I can't remember my NFA's that well, but it seems to generate some unnecessary-looking states for some expressions. Ones where ε is the only way out, like with the re a(xx) (vs. axx) Is it just me?
If you put +reverse into the regular expression box you get a "Reverse" button that generates the FA that match the reverse string, so you can double-click that to get the minimal automata
@derobert User level. As background, I should say, for those who aren't aware, that my normal reaction to having to deal with regular expressions and their pattern matching cousins is to scream and run. But in the case of Lua, which doesn't have much by way of libraries, one had to handle things with patterns that other languages would offer libraries for.
In this particular situation, I'm trying to extract the basename of a file, given its full path. Python, for example, has a simple library for such things.
But to return to my question, Lua patterns, at least, don't appear exactly deterministic.
Based on the sketchy documetation I have at any rate. For example, how are conflcting requirements resolved?
Yes, in fact "([^/]+)$" is what I have to get rid of the forward slashes. But I also wanted to get rid of everything after the final ., including the dot, assuming there is one.
@sourcejedi I'm trying to be friendly to them. They want to reopen the question because they spent time on it. That is IMHO not a valid reason to reopen a dupe. Also, the text of the question is opinionated throughout ("not in a positive mood" as you say), which is another reason I'm not going to reopen it.
Lua patterns are just not-very-good regular expressions, and regular expressions are deterministic in a "does this match" sense, but they can match multiple different subsequences and the particular library might choose a different one to give you first/at all
I don't have lua in front of me now to try out ([^/]+)([.][^./]+)?$
PEG are a fundamentally different complete parsing system and it feels like overkill for this problem, but I'm not sure you can do it in one step with the regular expressions
PEGs are essentially a way of representing a whole context-free grammar (your friend Chomsky!) and then you try to apply the whole grammar against an input to get back a yes/no and a syntax tree if it worked. Internally they're very complicated but from the outside, if you're already thinking in terms of a grammar, they just work magic
They are just different
PCRE is regular expressions plus a bunch of non-regular extensions and syntactic shorthands that make them much more pleasant to write
It turns out Debian has the Lua Rex libraries. E.g. lua-rex-pcre. How out of date, I don't know. Some of its Lua libraries are years out of date. I don't know why.

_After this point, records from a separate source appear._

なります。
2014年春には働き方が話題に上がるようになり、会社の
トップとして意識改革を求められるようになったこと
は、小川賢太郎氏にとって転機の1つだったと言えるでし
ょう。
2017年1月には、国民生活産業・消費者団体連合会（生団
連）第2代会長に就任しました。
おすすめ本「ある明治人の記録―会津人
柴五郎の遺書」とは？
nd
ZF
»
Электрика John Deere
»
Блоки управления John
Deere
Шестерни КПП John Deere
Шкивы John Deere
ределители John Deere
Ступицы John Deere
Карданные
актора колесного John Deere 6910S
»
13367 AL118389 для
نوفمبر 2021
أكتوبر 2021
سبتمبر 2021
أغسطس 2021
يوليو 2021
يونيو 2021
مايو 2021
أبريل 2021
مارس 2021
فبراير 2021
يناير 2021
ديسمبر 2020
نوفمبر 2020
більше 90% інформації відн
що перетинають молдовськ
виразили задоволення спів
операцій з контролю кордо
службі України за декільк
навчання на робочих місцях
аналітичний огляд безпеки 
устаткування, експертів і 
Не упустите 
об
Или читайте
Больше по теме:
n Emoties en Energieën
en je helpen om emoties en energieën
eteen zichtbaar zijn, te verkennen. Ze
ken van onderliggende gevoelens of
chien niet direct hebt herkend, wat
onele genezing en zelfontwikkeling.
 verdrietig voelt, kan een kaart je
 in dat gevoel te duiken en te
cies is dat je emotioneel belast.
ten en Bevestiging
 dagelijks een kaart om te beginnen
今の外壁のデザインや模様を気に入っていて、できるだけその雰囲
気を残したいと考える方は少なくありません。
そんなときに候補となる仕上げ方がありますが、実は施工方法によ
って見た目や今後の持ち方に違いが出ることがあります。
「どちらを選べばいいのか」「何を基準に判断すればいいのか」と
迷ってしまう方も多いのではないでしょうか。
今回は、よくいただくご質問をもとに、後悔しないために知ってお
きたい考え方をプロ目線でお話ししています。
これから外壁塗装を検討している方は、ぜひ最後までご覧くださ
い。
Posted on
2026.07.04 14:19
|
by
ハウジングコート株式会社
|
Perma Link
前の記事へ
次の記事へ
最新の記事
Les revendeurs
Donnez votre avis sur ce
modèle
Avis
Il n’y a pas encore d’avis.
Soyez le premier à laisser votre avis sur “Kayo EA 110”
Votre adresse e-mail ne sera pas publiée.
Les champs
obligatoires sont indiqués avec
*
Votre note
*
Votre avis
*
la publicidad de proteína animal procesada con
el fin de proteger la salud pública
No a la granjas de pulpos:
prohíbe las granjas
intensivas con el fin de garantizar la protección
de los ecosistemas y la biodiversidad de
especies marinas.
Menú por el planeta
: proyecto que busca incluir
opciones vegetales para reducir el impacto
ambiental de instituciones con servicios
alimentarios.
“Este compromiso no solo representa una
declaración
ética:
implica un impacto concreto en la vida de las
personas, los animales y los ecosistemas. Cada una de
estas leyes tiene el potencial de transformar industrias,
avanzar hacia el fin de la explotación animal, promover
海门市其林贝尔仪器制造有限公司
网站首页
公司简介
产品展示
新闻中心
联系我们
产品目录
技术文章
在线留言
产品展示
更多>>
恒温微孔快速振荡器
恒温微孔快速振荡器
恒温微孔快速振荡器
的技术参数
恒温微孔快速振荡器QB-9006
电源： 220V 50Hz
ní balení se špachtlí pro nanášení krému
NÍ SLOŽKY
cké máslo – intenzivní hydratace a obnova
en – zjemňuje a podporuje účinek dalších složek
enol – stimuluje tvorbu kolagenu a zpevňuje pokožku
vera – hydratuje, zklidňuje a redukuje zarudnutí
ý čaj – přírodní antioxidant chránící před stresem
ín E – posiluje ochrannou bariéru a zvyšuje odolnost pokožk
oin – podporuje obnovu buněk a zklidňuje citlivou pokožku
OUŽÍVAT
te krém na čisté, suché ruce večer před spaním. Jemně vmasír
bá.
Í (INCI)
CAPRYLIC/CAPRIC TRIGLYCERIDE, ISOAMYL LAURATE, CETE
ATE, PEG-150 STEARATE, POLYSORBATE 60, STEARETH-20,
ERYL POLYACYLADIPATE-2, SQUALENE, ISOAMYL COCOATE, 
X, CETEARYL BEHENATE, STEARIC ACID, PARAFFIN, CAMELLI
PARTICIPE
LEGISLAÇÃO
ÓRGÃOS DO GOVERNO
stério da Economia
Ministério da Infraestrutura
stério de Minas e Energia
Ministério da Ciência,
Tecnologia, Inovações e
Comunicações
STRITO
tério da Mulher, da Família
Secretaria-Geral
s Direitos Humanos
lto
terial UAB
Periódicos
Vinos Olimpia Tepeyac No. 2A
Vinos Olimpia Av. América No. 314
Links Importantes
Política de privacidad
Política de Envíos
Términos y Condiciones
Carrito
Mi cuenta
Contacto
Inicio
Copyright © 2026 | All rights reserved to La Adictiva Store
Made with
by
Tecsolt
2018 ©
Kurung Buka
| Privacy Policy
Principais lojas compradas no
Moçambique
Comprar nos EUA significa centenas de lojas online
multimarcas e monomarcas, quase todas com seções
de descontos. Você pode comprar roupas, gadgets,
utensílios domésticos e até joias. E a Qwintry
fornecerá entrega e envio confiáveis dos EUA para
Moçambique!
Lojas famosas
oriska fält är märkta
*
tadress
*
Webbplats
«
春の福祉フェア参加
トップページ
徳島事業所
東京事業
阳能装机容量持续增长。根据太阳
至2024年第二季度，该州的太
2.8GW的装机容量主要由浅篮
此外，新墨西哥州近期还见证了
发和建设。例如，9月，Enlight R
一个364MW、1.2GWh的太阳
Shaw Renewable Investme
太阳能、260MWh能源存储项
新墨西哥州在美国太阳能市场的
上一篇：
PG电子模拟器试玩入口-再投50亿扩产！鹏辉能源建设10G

LPEG does look like it has more muscle than the Lua patterns. I'll put a pin in it and check it out further when the next pattern matching event comes up.
The super-short version of the paper is that it's very complicated and all the answers have major problems, but here are some names to describe those anyway
@Kusalananda I don't expect there's anything you could have said they would have taken as friendly :-). My last comment was hard-disengage and just see if I could make them feel a bit better. 'cos having your question closed sounds bad at first, but (from my POV) having your question closed as duplicate with valid answers is actually positive.
@Kusalananda I assume "all links get redirected" was a complaint about the post notice. I didn't think the site does a weird instant redirect to the duplicated-against question, in any situation.
I'm surprised at the idea Google does anything useful with "Duplicate questions that use different words to describe the same problem", if we serve Google a redirect to the dupe target. I would have guessed Google would ignore the original, either assuming it's some sort "we;re redirecting you now" message, or as some weird SEO trick.